● **Activity**
Please copy, word for word, the line that contains "Lees alles over onze wol" and every line after it through the end of the records, and nothing more.

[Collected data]

Segment Open

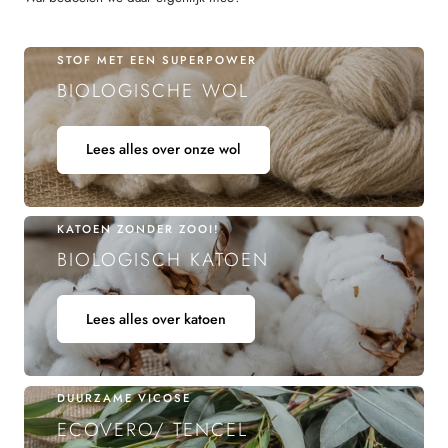
STOF MET EEN SUPERPOWER
BIOLOGISCHE WOL
Lees alles over onze wol
KATOEN ZONDER ZOOI!
BIOLOGISCH KATOEN
Lees alles over katoen
DUURZAME VICOSE
ECOVERO/ TENCEL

Segment Closed

● **Response to this task**
Lees alles over onze wol
KATOEN ZONDER ZOOI!
BIOLOGISCH KATOEN
Lees alles over katoen
DUURZAME VICOSE
ECOVERO/ TENCEL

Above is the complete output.